*** Supplied passage ***

Thursday, September 9, 2010

King Lear is Very Old, Not Very Wise

Some people say that they have no regrets. That if they could go back they would do it all the same. Live the same life over again, make the same decisions, see the same sights and love the same people.

You have to be the smuggest, most self-deluding jackass in the universe if you think that your life is so amazing that it couldn’t be improved upon.


Take the movie Groundhog Day. Only after repeating that single day over and over for about ten years does Bill Murray achieve a level of fulfillment and satisfaction that makes him truly happy… And that’s just to perfect a single DAY!


All I know is that when I get to my deathbed, if someone is stupid enough to ask me: “Any regrets?” I’m going to say: “Hell yeah, I’ve got regrets. I’ve got boatloads of 'em. Regrets of Titanic proportions, things I should have said, people I should have fought for and years when I should have worked harder. And I’ve got minuscule raindrop regrets, days I should have turned left instead of right, nights I should have gone out, mornings I should have slept in, restaurants at which I never should have eaten. If I could do it all over again... I'd do it differently.”


But for all the things I regret, mine is a raindrop life, and my mistakes don’t nearly approach the scale and horror of King Lear’s disastrous regret.

*** End of Supplied passage ***
*** Dataset records ***

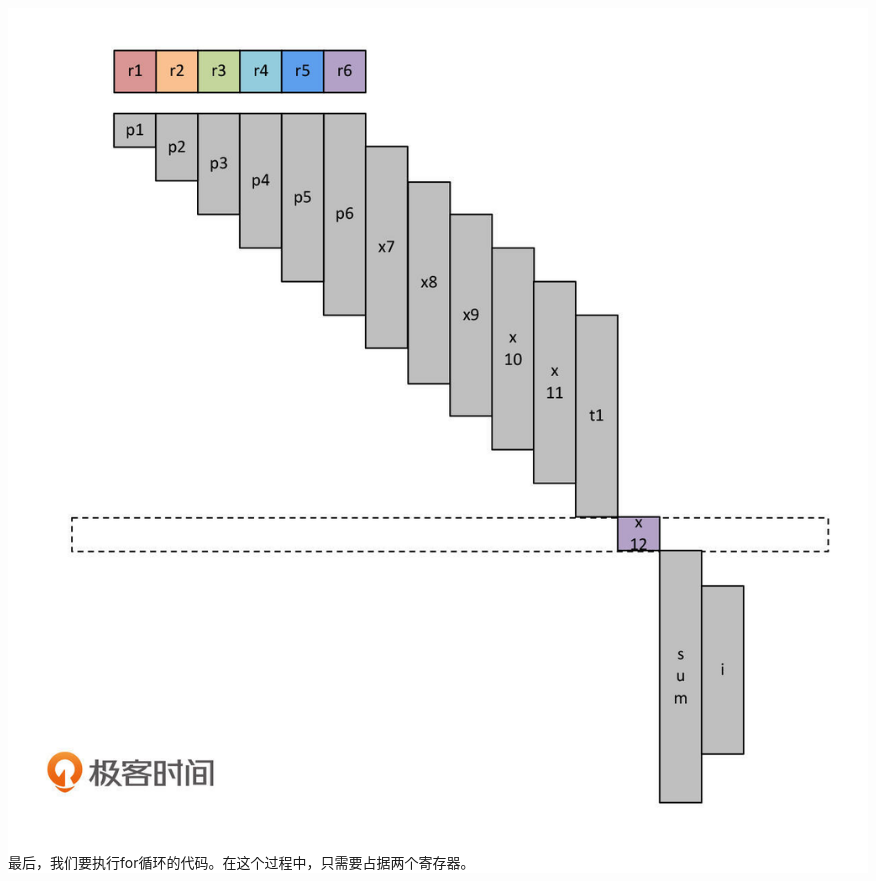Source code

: ![图片](./httpsstatic001geekbangorgresourceimage7915795fd0cc51eb4145fe89d429549d8815.jpg)

最后，我们要执行for循环的代码。在这个过程中，只需要占据两个寄存器。
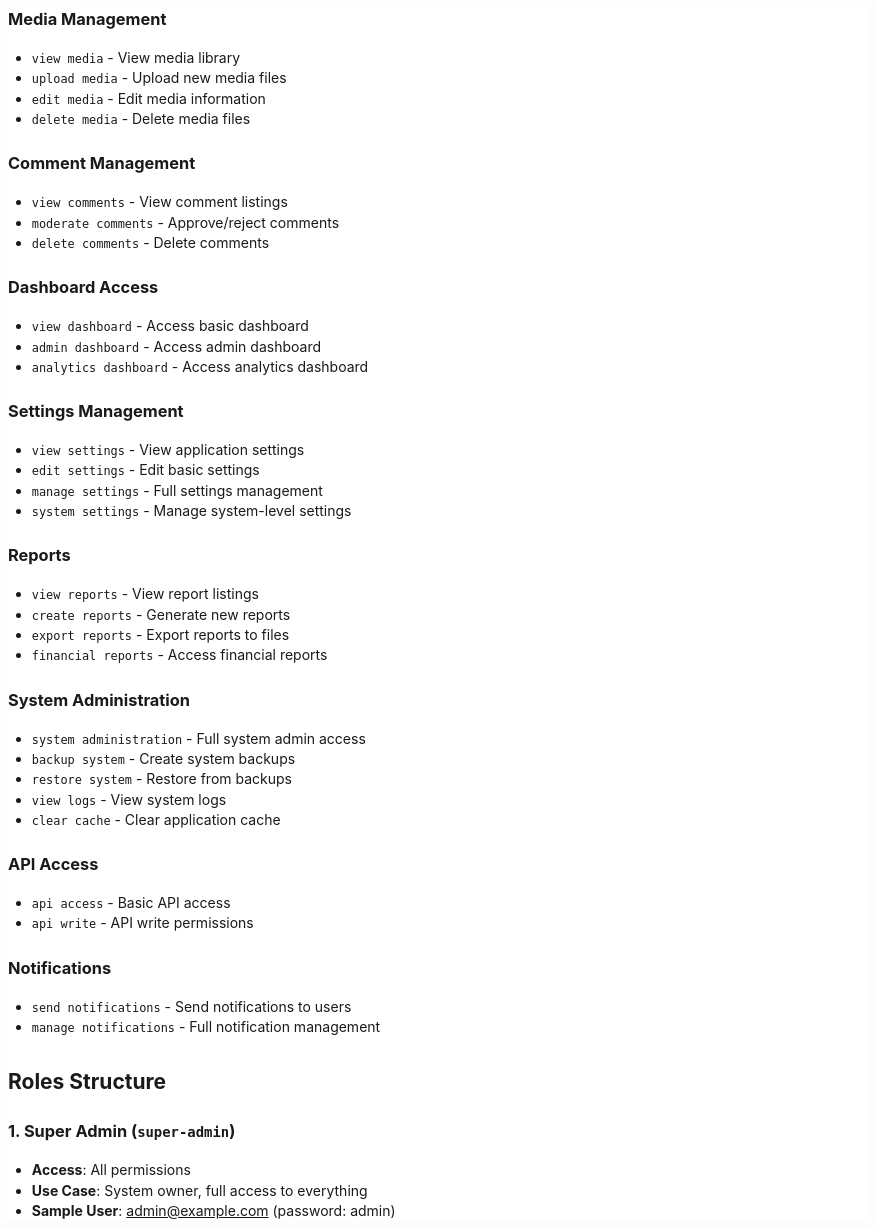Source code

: ### Media Management
- `view media` - View media library
- `upload media` - Upload new media files
- `edit media` - Edit media information
- `delete media` - Delete media files

### Comment Management
- `view comments` - View comment listings
- `moderate comments` - Approve/reject comments
- `delete comments` - Delete comments

### Dashboard Access
- `view dashboard` - Access basic dashboard
- `admin dashboard` - Access admin dashboard
- `analytics dashboard` - Access analytics dashboard

### Settings Management
- `view settings` - View application settings
- `edit settings` - Edit basic settings
- `manage settings` - Full settings management
- `system settings` - Manage system-level settings

### Reports
- `view reports` - View report listings
- `create reports` - Generate new reports
- `export reports` - Export reports to files
- `financial reports` - Access financial reports

### System Administration
- `system administration` - Full system admin access
- `backup system` - Create system backups
- `restore system` - Restore from backups
- `view logs` - View system logs
- `clear cache` - Clear application cache

### API Access
- `api access` - Basic API access
- `api write` - API write permissions

### Notifications
- `send notifications` - Send notifications to users
- `manage notifications` - Full notification management

## Roles Structure

### 1. Super Admin (`super-admin`)
- **Access**: All permissions
- **Use Case**: System owner, full access to everything
- **Sample User**: admin@example.com (password: admin)
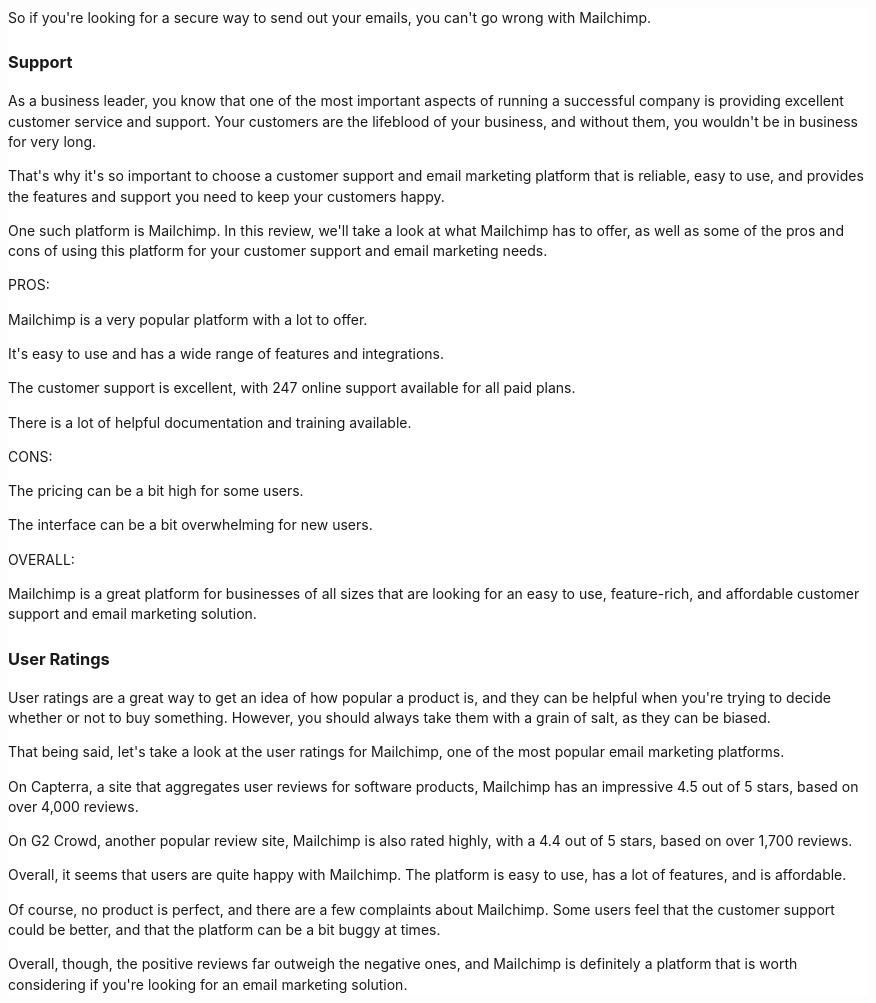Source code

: So if you're looking for a secure way to send out your emails, you can't go wrong with Mailchimp.

### Support

As a business leader, you know that one of the most important aspects of running a successful company is providing excellent customer service and support. Your customers are the lifeblood of your business, and without them, you wouldn't be in business for very long.

That's why it's so important to choose a customer support and email marketing platform that is reliable, easy to use, and provides the features and support you need to keep your customers happy.

One such platform is Mailchimp. In this review, we'll take a look at what Mailchimp has to offer, as well as some of the pros and cons of using this platform for your customer support and email marketing needs.

PROS:

Mailchimp is a very popular platform with a lot to offer.

It's easy to use and has a wide range of features and integrations.

The customer support is excellent, with 247 online support available for all paid plans.

There is a lot of helpful documentation and training available.

CONS:

The pricing can be a bit high for some users.

The interface can be a bit overwhelming for new users.

OVERALL:

Mailchimp is a great platform for businesses of all sizes that are looking for an easy to use, feature-rich, and affordable customer support and email marketing solution.

### User Ratings

User ratings are a great way to get an idea of how popular a product is, and they can be helpful when you're trying to decide whether or not to buy something. However, you should always take them with a grain of salt, as they can be biased.

That being said, let's take a look at the user ratings for Mailchimp, one of the most popular email marketing platforms.

On Capterra, a site that aggregates user reviews for software products, Mailchimp has an impressive 4.5 out of 5 stars, based on over 4,000 reviews.

On G2 Crowd, another popular review site, Mailchimp is also rated highly, with a 4.4 out of 5 stars, based on over 1,700 reviews.

Overall, it seems that users are quite happy with Mailchimp. The platform is easy to use, has a lot of features, and is affordable.

Of course, no product is perfect, and there are a few complaints about Mailchimp. Some users feel that the customer support could be better, and that the platform can be a bit buggy at times.

Overall, though, the positive reviews far outweigh the negative ones, and Mailchimp is definitely a platform that is worth considering if you're looking for an email marketing solution.
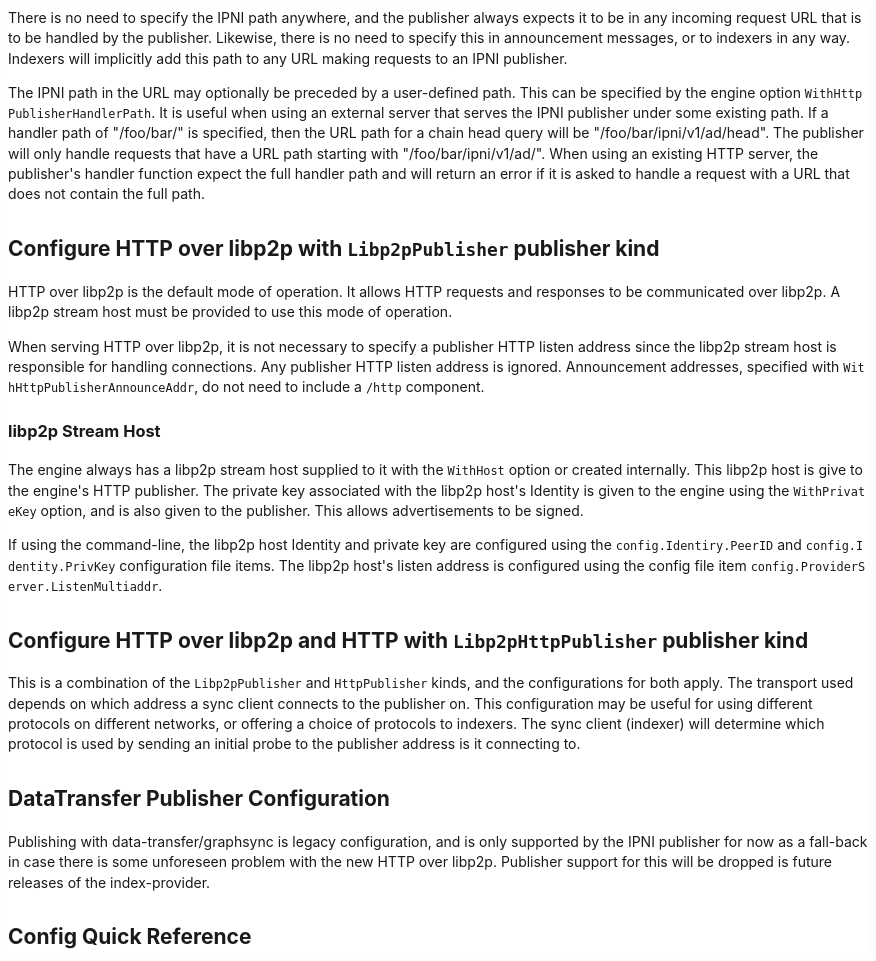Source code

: There is no need to specify the IPNI path anywhere, and the publisher always expects it to be in any incoming request URL that is to be handled by the publisher. Likewise, there is no need to specify this in announcement messages, or to indexers in any way. Indexers will implicitly add this path to any URL making requests to an IPNI publisher.

The IPNI path in the URL may optionally be preceded by a user-defined path. This can be specified by the engine option `WithHttpPublisherHandlerPath`. It is useful when using an external server that serves the IPNI publisher under some existing path. If a handler path of "/foo/bar/" is specified, then the URL path for a chain head query will be "/foo/bar/ipni/v1/ad/head". The publisher will only handle requests that have a URL path starting with "/foo/bar/ipni/v1/ad/". When using an existing HTTP server, the publisher's handler function expect the full handler path and will return an error if it is asked to handle a request with a URL that does not contain the full path.

## Configure HTTP over libp2p with `Libp2pPublisher` publisher kind

HTTP over libp2p is the default mode of operation. It allows HTTP requests and responses to be communicated over libp2p. A libp2p stream host must be provided to use this mode of operation.

When serving HTTP over libp2p, it is not necessary to specify a publisher HTTP listen address since the libp2p stream host is responsible for handling connections. Any publisher HTTP listen address is ignored. Announcement addresses, specified with `WithHttpPublisherAnnounceAddr`, do not need to include a `/http` component.

### libp2p Stream Host

The engine always has a libp2p stream host supplied to it with the `WithHost` option or created internally. This libp2p host is give to the engine's HTTP publisher. The private key associated with the libp2p host's Identity is given to the engine using the `WithPrivateKey` option, and is also given to the publisher. This allows advertisements to be signed.

If using the command-line, the libp2p host Identity and private key are configured using the `config.Identiry.PeerID` and `config.Identity.PrivKey` configuration file items. The libp2p host's listen address is configured using the config file item `config.ProviderServer.ListenMultiaddr`.

## Configure HTTP over libp2p and HTTP with `Libp2pHttpPublisher` publisher kind

This is a combination of the `Libp2pPublisher` and `HttpPublisher` kinds, and the configurations for both apply. The transport used depends on which address a sync client connects to the publisher on. This configuration may be useful for using different protocols on different networks, or offering a choice of protocols to indexers. The sync client (indexer) will determine which protocol is used by sending an initial probe to the publisher address is it connecting to. 

## DataTransfer Publisher Configuration

Publishing with data-transfer/graphsync is legacy configuration, and is only supported by the IPNI publisher for now as a fall-back in case there is some unforeseen problem with the new HTTP over libp2p. Publisher support for this will be dropped is future releases of the index-provider.

## Config Quick Reference
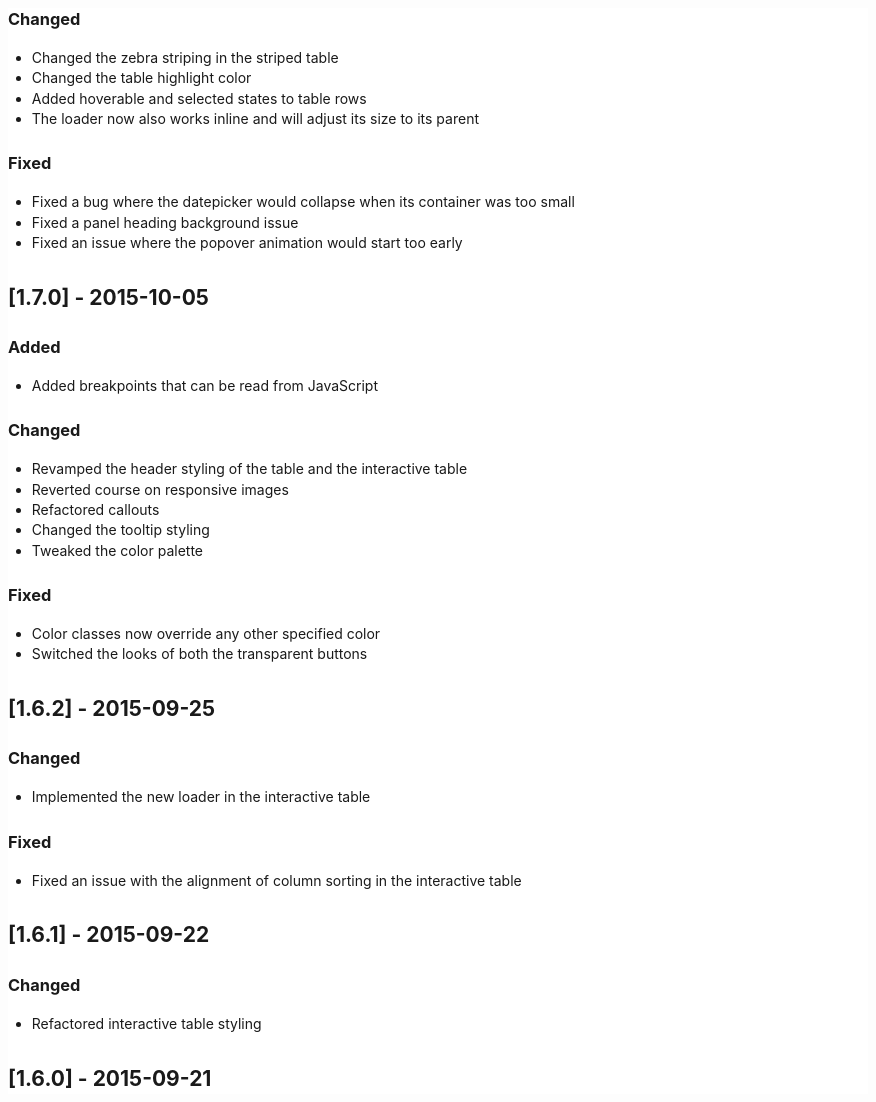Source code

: ### Changed
- Changed the zebra striping in the striped table
- Changed the table highlight color
- Added hoverable and selected states to table rows
- The loader now also works inline and will adjust its size to its parent

### Fixed
- Fixed a bug where the datepicker would collapse when its container was too small
- Fixed a panel heading background issue
- Fixed an issue where the popover animation would start too early



## [1.7.0] - 2015-10-05

### Added
- Added breakpoints that can be read from JavaScript

### Changed
- Revamped the header styling of the table and the interactive table
- Reverted course on responsive images
- Refactored callouts
- Changed the tooltip styling
- Tweaked the color palette

### Fixed
- Color classes now override any other specified color
- Switched the looks of both the transparent buttons



## [1.6.2] - 2015-09-25

### Changed
- Implemented the new loader in the interactive table

### Fixed
- Fixed an issue with the alignment of column sorting in the interactive table



## [1.6.1] - 2015-09-22

### Changed
- Refactored interactive table styling



## [1.6.0] - 2015-09-21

*** End of Dataset records ***

• Task set
• a. According to the blog post on regrets, for about how long does Bill Murray repeat the single day in Groundhog Day?
• b. Please write the next part of the blog post on regrets, picking up after its last sentence.

• Answers by item number
• a. About ten years.

• b.
I think we all know the story of Lear, he was ready to divide his kingdom between his three daughters as long as they satisfied him by professing their love for him. Goneril and Regan, the wicked older sisters, spew a bunch of bombast at him about the totality of their love, and Cordelia, the youngest sister can only be sincere and says she loves her father no more or no less than a daughter should love her father. Lear disinherits her and she marries the King of France. Lear’s wicked daughters kick him out in a storm, and Cordelia comes to find Lear when he’s broken and sad. Then they all die.


There is also the amazing subplot in the play about the Earl of Gloucester, whose bastard son, Edmund, conspires against his brother Edgar to take all the lands and title from their father. Edmund is a villain of Iago-like cunning, with a twinge more humanity than Iago because he desired pieces of a noble life: property, respect and possibly even love. Not to mention that before dying he attempted to stop his last act of villainy, which was to have Cordelia murdered.


Edmund forges a letter from his brother, Edgar, inviting him to conspire to murder their father and share in the inheritance:


“This policy and reverence of age

makes the world bitter to the best of our times; keeps

our fortunes from us till our oldness cannot relish them. (1:2)


The letter claims that Edgar doesn’t want to wait for his father, Gloucester to die before getting his inheritance, because you need to be young to enjoy it. This is an echo of the Duke’s speech in Measure For Measure, and clearly must have been a thought on Shakespeare’s mind. He came into money and prominence late in his life, when he was probably suffering from an STD and -- as he feared -- he did not live to enjoy a long retirement.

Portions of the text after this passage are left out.